Every time you open a new terminal, activate the environment first:
```bash
# Windows
wishcribe-env\Scripts\activate

# macOS / Linux
source wishcribe-env/bin/activate
```

---

## Whisper model guide

| Model | Size | Speed | Accuracy |
|---|---|---|---|
| `tiny` | 75 MB | Very fast | Fair |
| `base` | 139 MB | Fast | Good |
| `small` | 461 MB | Moderate | Better |
| `medium` | 1.4 GB | Slow | Very good |
| **`large`** | **2.9 GB** | **Slowest** | **Best ⭐ (default)** |

---

## Output files

| File | Description |
|---|---|
| `<n>_transcript.txt` | Plain text grouped by speaker |
| `<n>_transcript.srt` | SRT subtitles with speaker labels |
| `<n>_transcript.json` | Raw JSON array (opt-in) |

---

## Supported formats

**Video:** mp4, mkv, avi, mov, webm, and more  
**Audio:** mp3, wav, m4a, flac, ogg, aac, opus, and more  
**Languages:** 90+ (Whisper auto-detects if `--bahasa` not set)

---

## Troubleshooting

**`wishcribe: command not found`**
```bash
pip install wishcribe --upgrade
# or on Windows:
python -m wishcribe --video meeting.mp4
```

**`ffmpeg not found`**  
Follow the ffmpeg installation steps above for your OS.

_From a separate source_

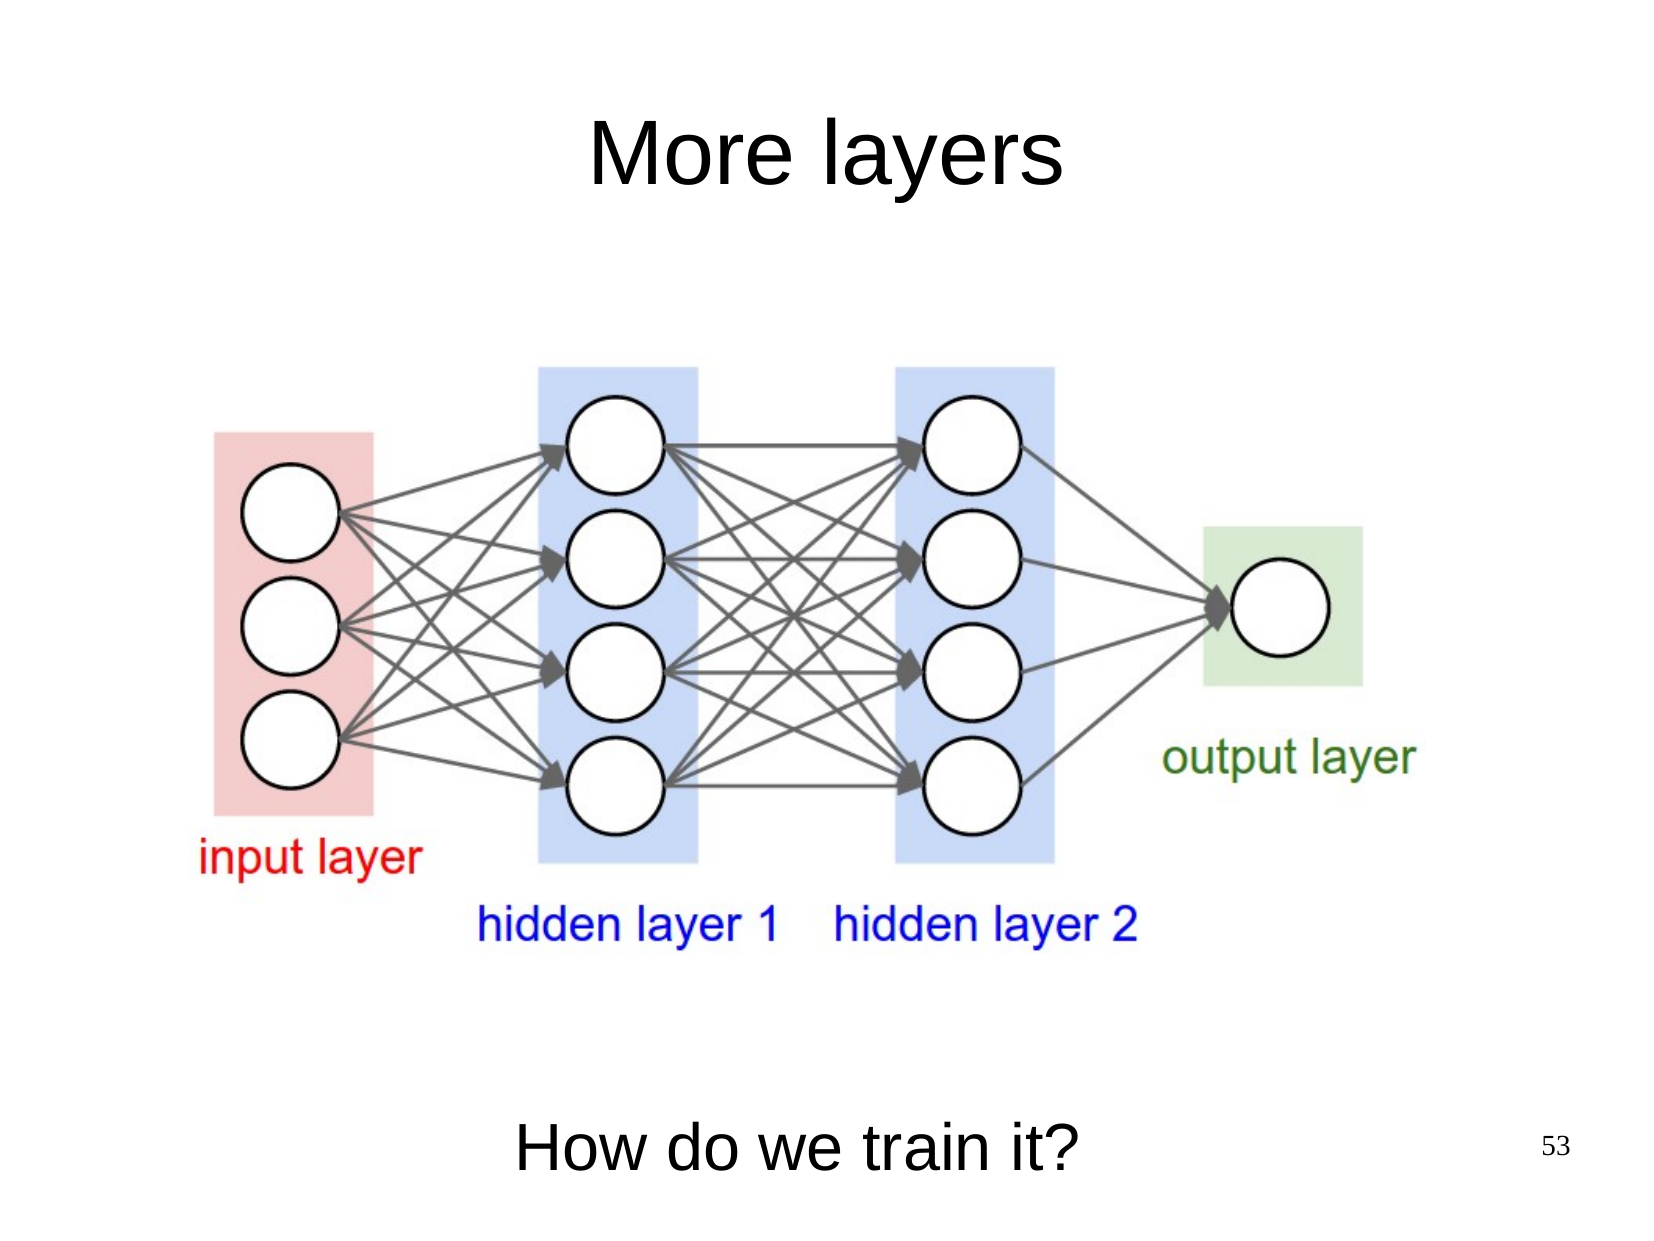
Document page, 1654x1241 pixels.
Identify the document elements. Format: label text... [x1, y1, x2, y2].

title More layers [82, 49, 1571, 257]
text_box How do we train it? [443, 1110, 1351, 1200]
picture [189, 353, 1426, 961]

**Dependency conflicts (e.g. with tensorflow)**  
Use a virtual environment (see section above) to isolate wishcribe cleanly.

**Out of memory with `large` model**  
Switch to a smaller model:
```bash
wishcribe --video meeting.mp4 --model medium
```

---

## License

MIT — free to use, modify, and distribute.